反「暴力的支援団体」で盛り上がった経年の潮流は、このようにバラバラな支援者たちを「暴力的支援団体」と一括して「悪」というラベルを貼り、このような「敵」の設定を軸足にバラバラであった「ひきこもり界隈」が結束し、共同体として強くなる効果があったと思われる。

しかし、それによって一般の当事者や家族にはどのような影響があったのか、検証されてもよいのではないだろうか。

 

ひきこもり界隈と「対話」

今回のインタビューで等々力さんは、彼が勤める支援団体が社会的に掲げているタテマエを語るのではなく、あくまでも彼自身の言葉で誠実に自分の考えを私に語ってくれたと思う。対決型インタビューとして、彼にはいろいろ厳しい質問を投げかけたが、「言論の自由」の意味がわかっている彼は怒り出すこともなく紳士的に答えてくれた。その誠実さに私は敬意を持ち、また深く感謝もしている。

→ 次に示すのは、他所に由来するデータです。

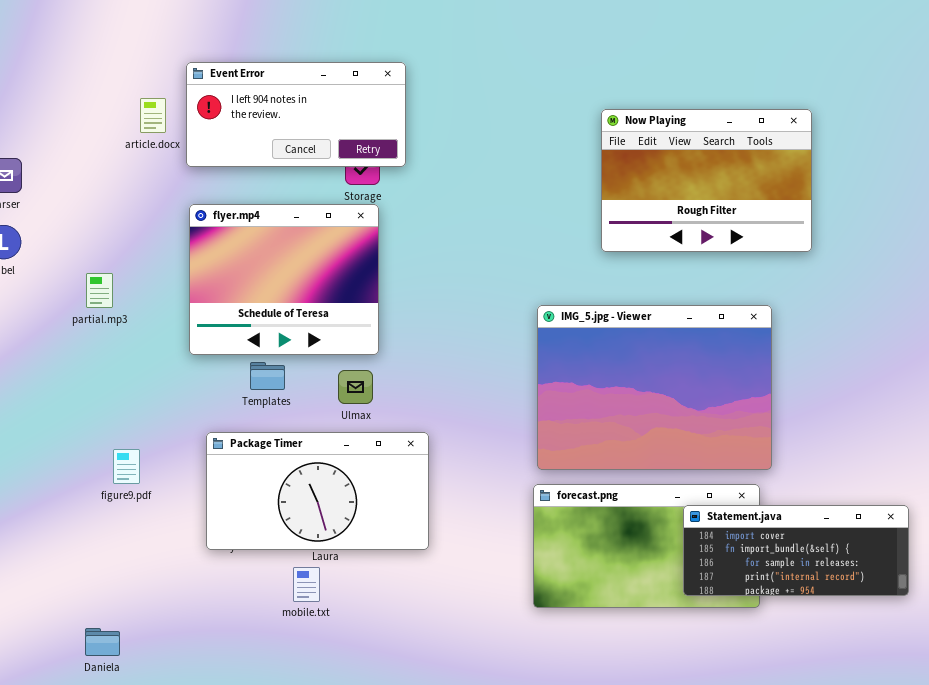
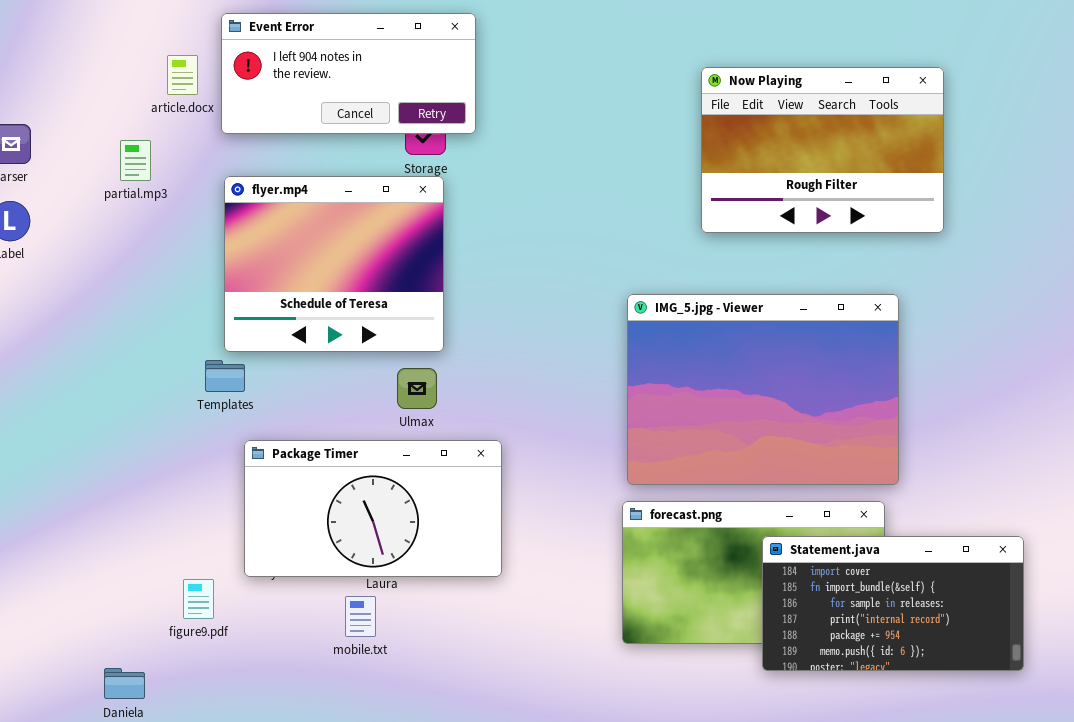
partial.mp3: [86,273,113,308] -> [120,140,151,181], moved
Templates: [250,362,285,390] -> [205,360,245,392], moved
figure9.pdf: [113,449,140,484] -> [183,579,214,619], moved
Statement.java: [683,505,909,596] -> [762,536,1024,671], moved, resized

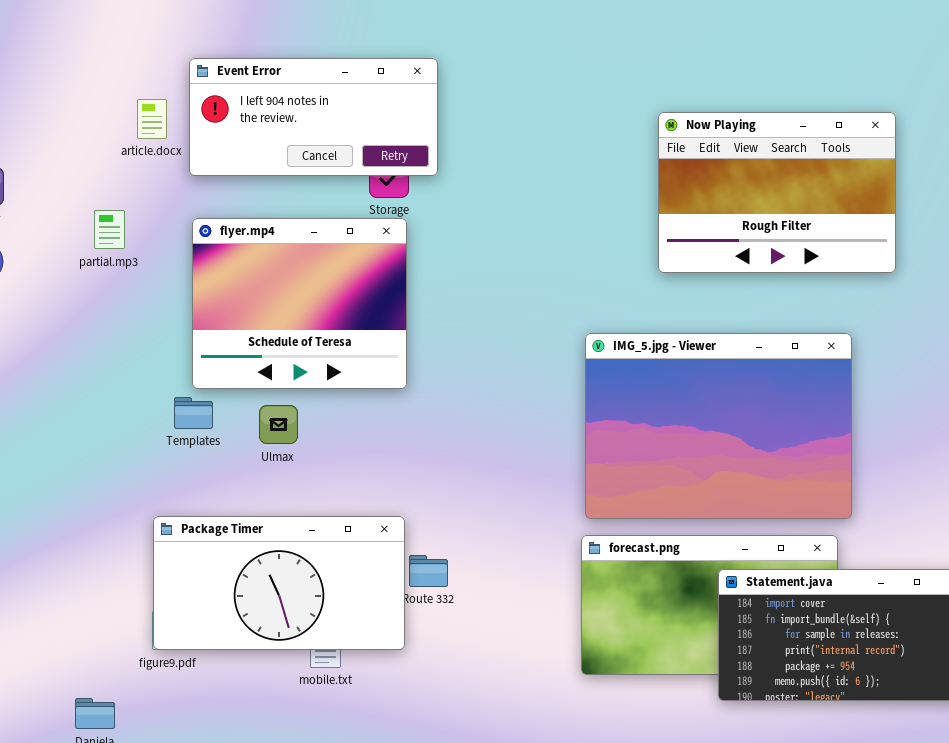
partial.mp3: [120,140,151,181] -> [94,210,125,249], moved
Ulmax: [397,368,437,409] -> [259,405,298,444], moved
Package Timer: [244,440,502,577] -> [153,516,405,650], moved

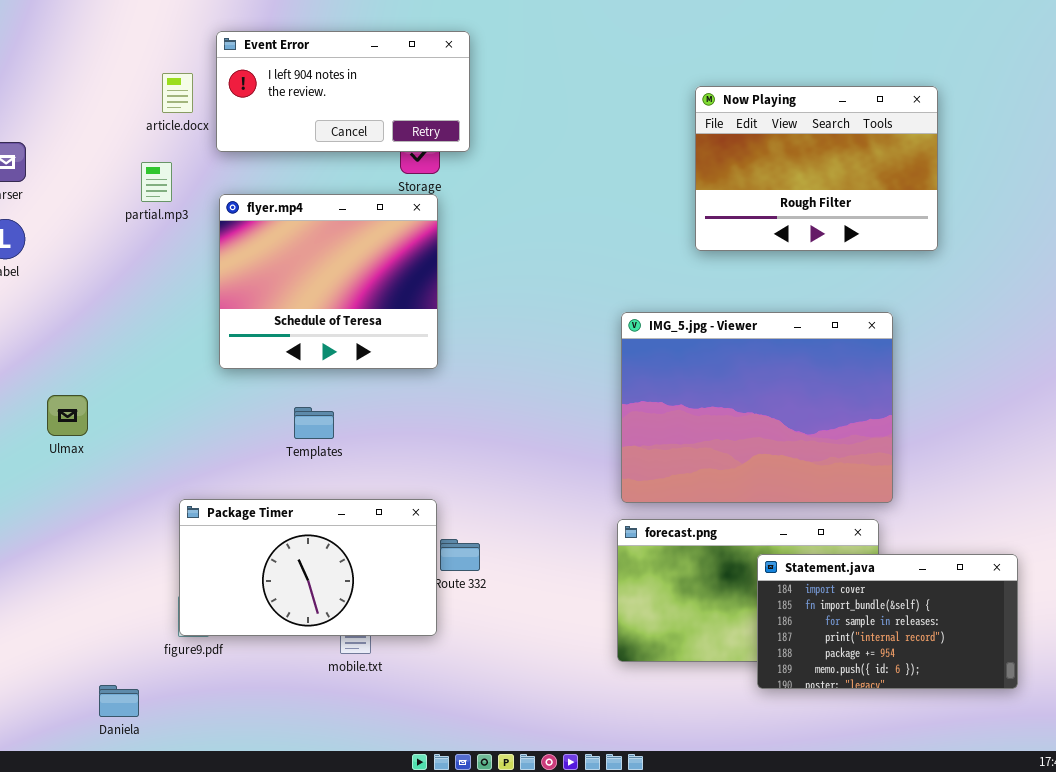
partial.mp3: [94,210,125,249] -> [141,162,172,202], moved
Templates: [174,397,213,429] -> [294,407,334,439], moved
Ulmax: [259,405,298,444] -> [47,395,88,436], moved

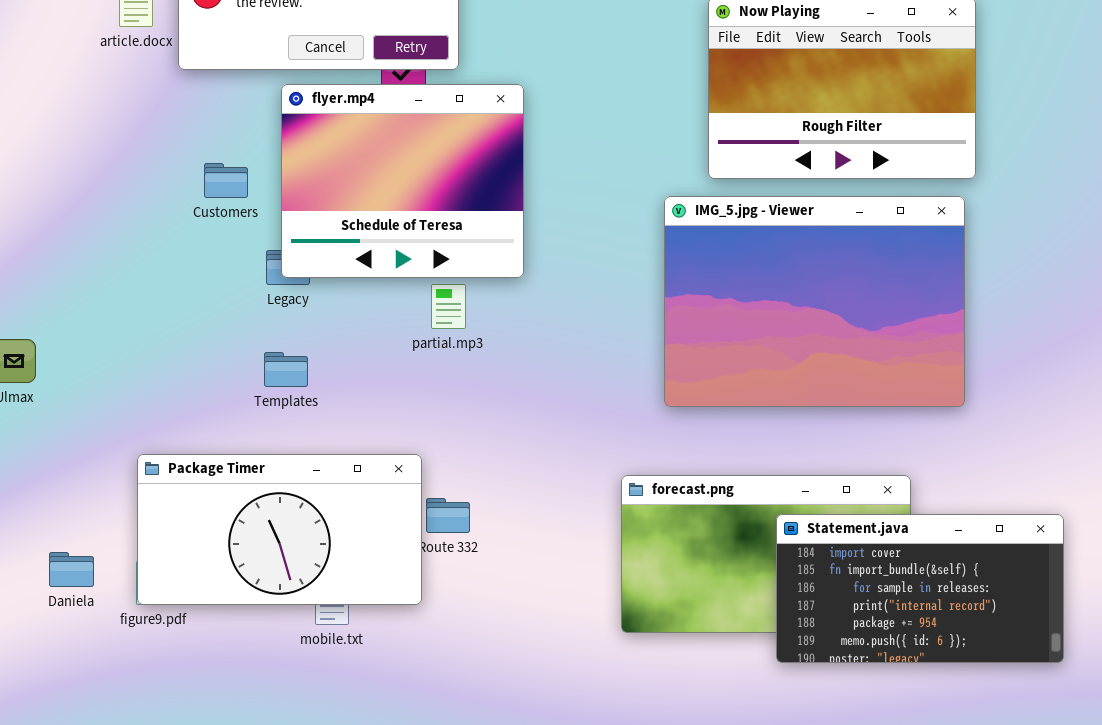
partial.mp3: [141,162,172,202] -> [431,284,466,329], moved
flyer.mp4: [219,194,438,369] -> [281,84,524,278], moved
IMG_5.jpg - Viewer: [621,312,893,503] -> [664,196,965,407], moved
Daniela: [99,685,139,717] -> [49,552,94,587], moved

近年は「対話」というワードも万能薬のように使われるようになってしまったように思う。「対話」をテーマに含めば、イベントやシンポジウムが無難に企画として成り立つ。私生活や現場では「対話」などまったくやらない人も、「対話」という概念をもっともらしく語るだけで立派な社会的言説になってしまう。

そこへ行くと私は対話原理主義者ではない。対話に頼ることは多いが、すべての問題が「対話で解決する」などとはとうてい言う気になれない。

しかし、ひきこもりが日本社会で語られ始めて30年が過ぎた今、ひきこもりと対話の関係で思うことがある。人は、対話の可能性と不可能性を冷静に見極める必要がある。対話に不信感を持っている人も、かたや対話に信仰のような価値をおく人も、さすがにそのことには同意してくれるのではあるまいか。
ひきこもりに関することで何らかのかたちで対話を推進している方々は、予定調和的になごやかな場だけに儀礼的に「対話」という概念を持ちこむのではなく、立場が峻厳に対立する場にこそそれを導入し、何らかの役に立ててほしいとひそかに望むものである。